■ TEXT BLOCK
*** Begin section ***
# My Little Wine Garden...



## BDKS (Feb 27, 2009)

And I mean little. I ordered a few plants to add to the yard. Last year was my first veggie garden. I am adding some fruit this year. Hopefully I can grow enough cuttings in a few years to make some wine.






Delivery Estimate: 03/31/09 - 04/07/09... Are the here yet???? 

Hansen's Bush Pie Cherry Tree







Apache Blackberries


----------



## Scott (Feb 27, 2009)

Mmmm them look so good, wine, pies, ice cream toppins, crisp..........


Happy planting


----------



## gaudet (Feb 27, 2009)

Wish I had the space to plant a bunch of blackberries, alas we have to go out and pick them from the park and the woods. A buddy of mine bought about 20 muscadine vines and a lot of blackberry vines and plans on planting them soon. He has about 10 acres of land and the space to do what I'd like to. But I'll help him with the planting. And hope he offers up some of the fruits. Enjoy the plants Bobby.


----------



## grapeman (Feb 27, 2009)

Good luck with the fruits of your labor. Hope they start bearing relatively young for you. It's hard to wait tooo many years to get a crop- sort of like waiting years for a good wine to age!


----------



## NorthernWinos (Feb 27, 2009)

Congratulations...Hope your babies arrive safe and sound....
This is only the beginning....
Now you will need bird netting too.

Your Hansen's Bush Cherries look just like the SandCherries we grow and make wine with....Very nice. Just made a batch of SandCherry Wine and added some Zante Raisins...going to be really good.

They taste like a mild ChokeCherry, but are much larger fruits and easier and more rewarding to pick.....

The birds will plant many new plants for you...everywhere.
*** End section ***
■ RECORDS PROVIDED
*** Begin section ***
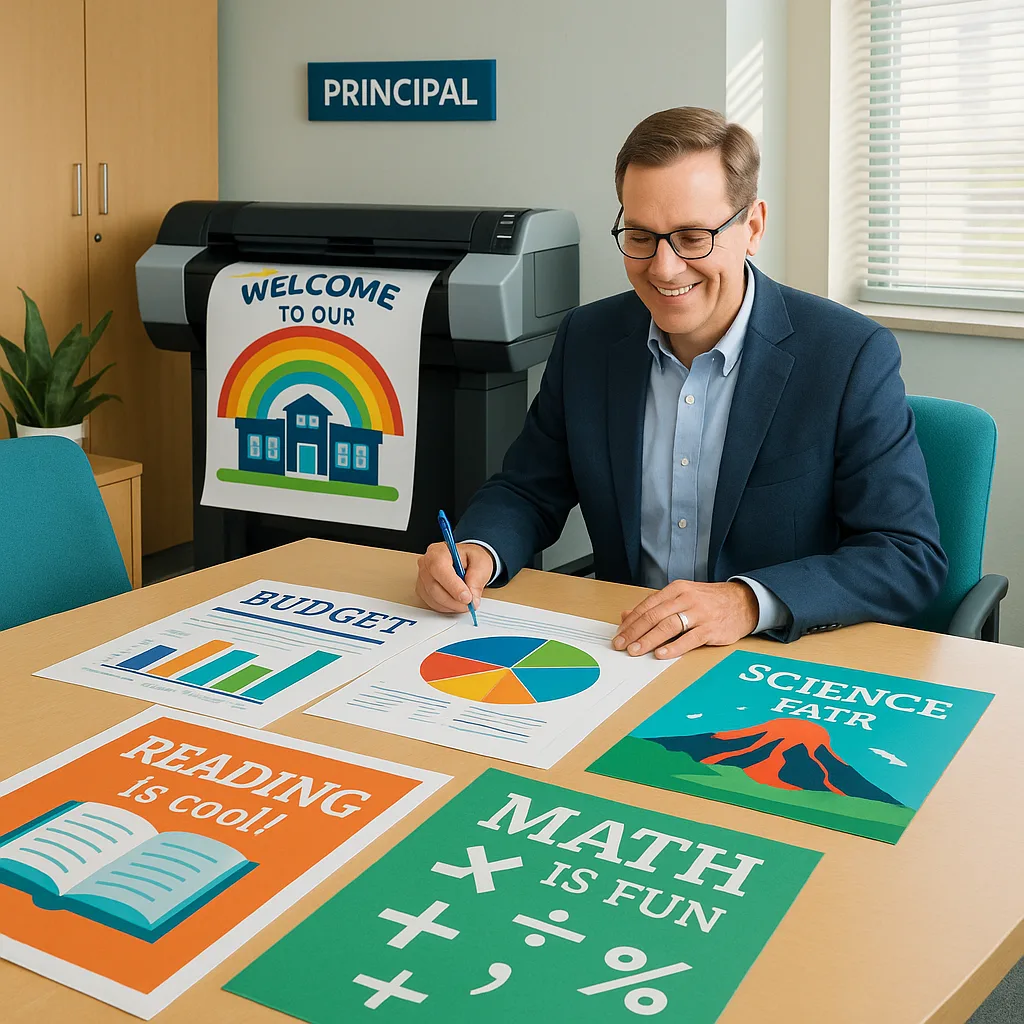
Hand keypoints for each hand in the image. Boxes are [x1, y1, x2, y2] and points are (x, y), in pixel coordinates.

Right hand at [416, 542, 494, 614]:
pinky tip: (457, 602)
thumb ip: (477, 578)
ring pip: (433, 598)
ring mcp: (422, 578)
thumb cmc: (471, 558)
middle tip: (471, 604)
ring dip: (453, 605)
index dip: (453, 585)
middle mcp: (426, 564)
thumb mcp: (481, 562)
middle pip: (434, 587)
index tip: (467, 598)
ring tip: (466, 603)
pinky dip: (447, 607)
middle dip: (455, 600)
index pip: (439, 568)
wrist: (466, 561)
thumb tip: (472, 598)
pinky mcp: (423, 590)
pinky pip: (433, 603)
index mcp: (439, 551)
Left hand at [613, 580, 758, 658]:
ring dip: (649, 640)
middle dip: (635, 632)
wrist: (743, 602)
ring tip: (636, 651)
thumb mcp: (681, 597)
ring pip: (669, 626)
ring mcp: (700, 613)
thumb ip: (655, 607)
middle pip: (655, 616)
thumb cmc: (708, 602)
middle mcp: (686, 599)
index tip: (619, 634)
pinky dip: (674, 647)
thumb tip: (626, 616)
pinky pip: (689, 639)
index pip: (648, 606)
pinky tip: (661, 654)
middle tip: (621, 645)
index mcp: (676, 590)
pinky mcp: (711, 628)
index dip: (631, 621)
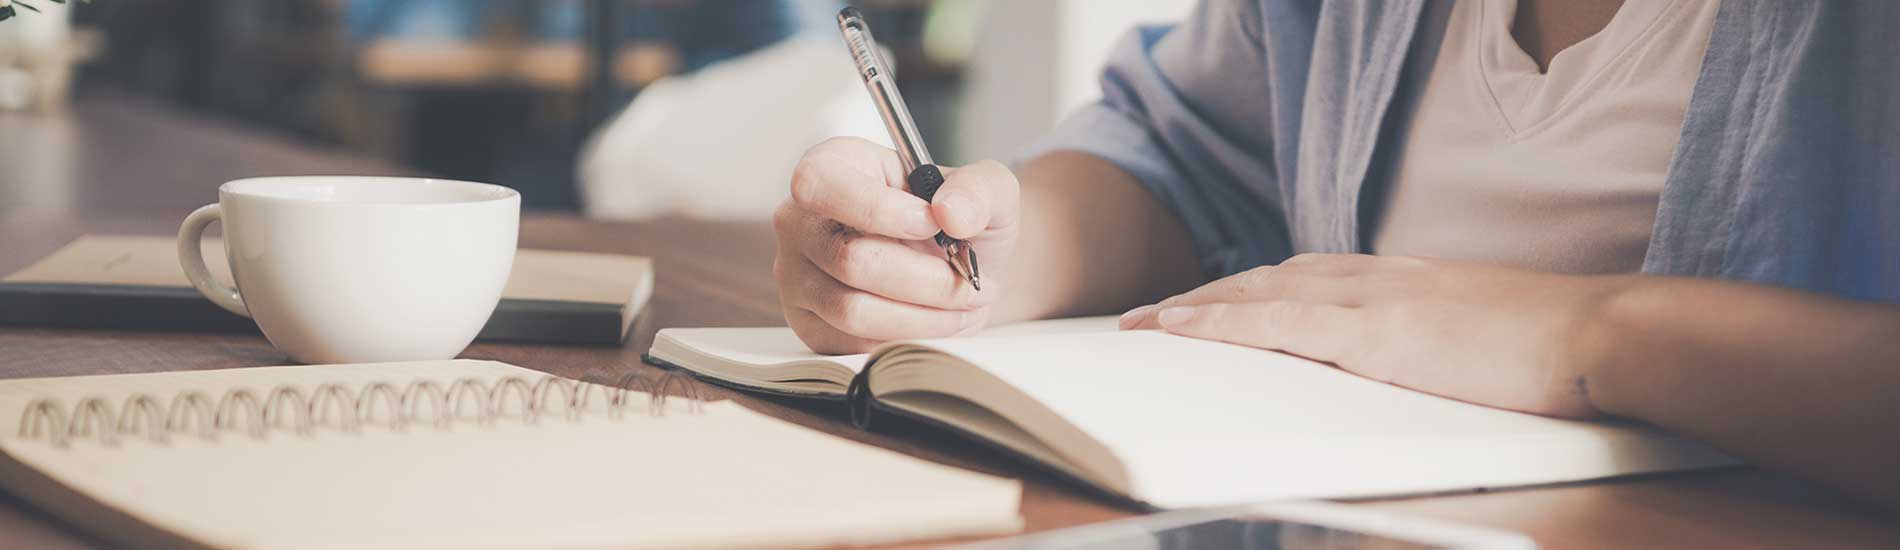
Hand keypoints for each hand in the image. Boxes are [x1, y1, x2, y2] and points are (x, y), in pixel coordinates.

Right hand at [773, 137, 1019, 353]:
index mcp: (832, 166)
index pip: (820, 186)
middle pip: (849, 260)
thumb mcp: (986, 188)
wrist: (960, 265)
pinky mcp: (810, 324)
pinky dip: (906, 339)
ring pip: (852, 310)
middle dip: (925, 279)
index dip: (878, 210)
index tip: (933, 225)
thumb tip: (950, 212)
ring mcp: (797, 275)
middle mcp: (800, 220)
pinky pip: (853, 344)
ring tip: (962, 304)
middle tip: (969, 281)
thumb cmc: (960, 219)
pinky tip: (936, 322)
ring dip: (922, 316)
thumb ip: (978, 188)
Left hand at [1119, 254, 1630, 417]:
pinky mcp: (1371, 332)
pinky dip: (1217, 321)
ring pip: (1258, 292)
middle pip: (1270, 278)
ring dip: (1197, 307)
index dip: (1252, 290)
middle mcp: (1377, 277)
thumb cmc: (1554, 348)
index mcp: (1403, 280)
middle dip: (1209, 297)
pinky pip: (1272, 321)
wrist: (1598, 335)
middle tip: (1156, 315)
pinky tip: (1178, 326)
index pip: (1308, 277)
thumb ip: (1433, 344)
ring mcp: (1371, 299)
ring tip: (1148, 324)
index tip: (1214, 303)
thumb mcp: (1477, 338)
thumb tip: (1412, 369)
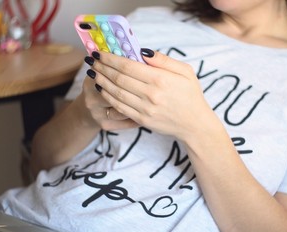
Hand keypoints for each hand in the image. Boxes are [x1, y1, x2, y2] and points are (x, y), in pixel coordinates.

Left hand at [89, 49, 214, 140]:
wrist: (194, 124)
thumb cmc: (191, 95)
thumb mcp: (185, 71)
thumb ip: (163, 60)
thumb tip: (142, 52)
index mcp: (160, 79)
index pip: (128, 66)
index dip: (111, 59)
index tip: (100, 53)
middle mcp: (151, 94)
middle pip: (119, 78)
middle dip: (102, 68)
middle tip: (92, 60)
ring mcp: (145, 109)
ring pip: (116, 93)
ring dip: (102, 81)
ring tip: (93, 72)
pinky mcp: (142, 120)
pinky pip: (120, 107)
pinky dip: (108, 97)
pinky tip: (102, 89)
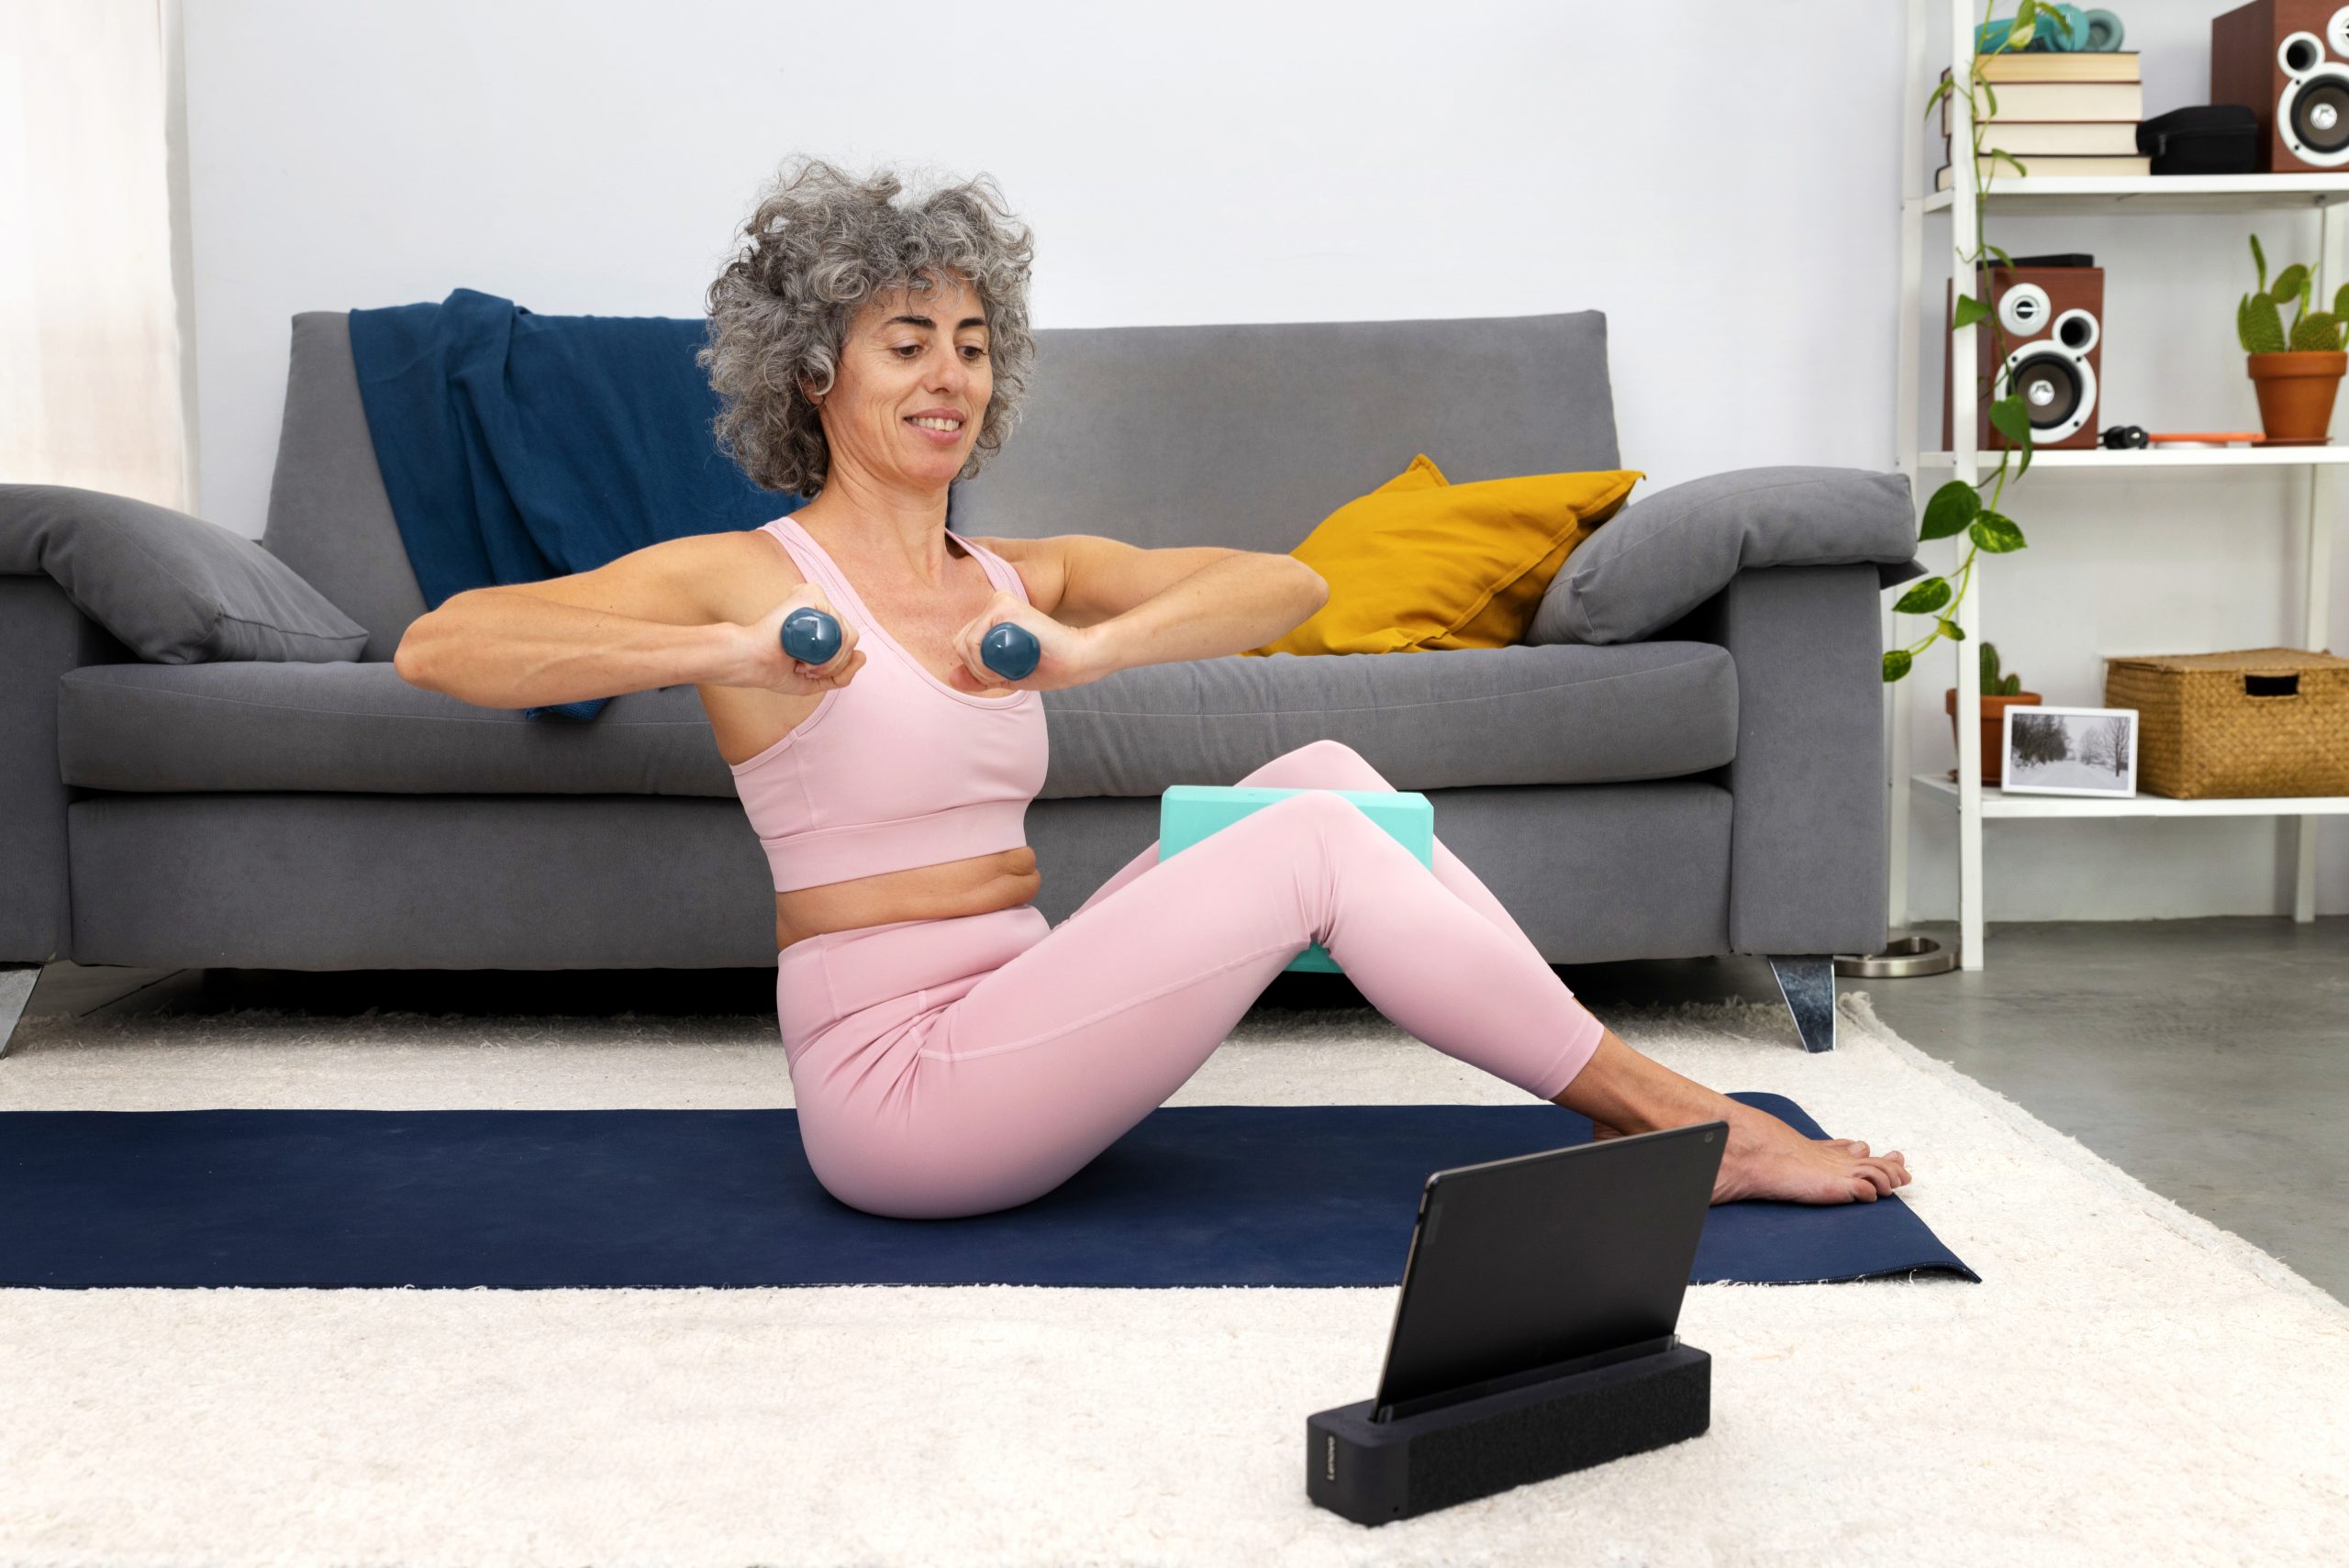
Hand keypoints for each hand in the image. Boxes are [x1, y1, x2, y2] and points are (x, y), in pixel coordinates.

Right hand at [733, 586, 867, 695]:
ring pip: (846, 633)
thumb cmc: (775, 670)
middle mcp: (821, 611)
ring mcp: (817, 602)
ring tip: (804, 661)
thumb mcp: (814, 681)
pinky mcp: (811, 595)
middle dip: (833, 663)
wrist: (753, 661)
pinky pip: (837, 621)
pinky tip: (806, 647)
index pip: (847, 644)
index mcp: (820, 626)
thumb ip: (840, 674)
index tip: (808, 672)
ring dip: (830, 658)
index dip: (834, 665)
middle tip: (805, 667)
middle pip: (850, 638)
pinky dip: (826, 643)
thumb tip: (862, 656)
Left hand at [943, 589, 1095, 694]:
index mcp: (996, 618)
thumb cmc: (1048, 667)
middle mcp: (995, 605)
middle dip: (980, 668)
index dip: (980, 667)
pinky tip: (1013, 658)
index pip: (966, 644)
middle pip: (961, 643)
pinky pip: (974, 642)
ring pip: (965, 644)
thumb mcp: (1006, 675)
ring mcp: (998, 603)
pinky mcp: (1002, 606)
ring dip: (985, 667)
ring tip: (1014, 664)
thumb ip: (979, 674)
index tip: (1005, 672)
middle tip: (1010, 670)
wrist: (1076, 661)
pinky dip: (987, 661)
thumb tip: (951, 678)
*** End section ***
■ PROBLEM
Name every user who posted in the wine garden thread, in the order their posts appear.

■ TASK RESPONSE
BDKS, Scott, gaudet, grapeman, NorthernWinos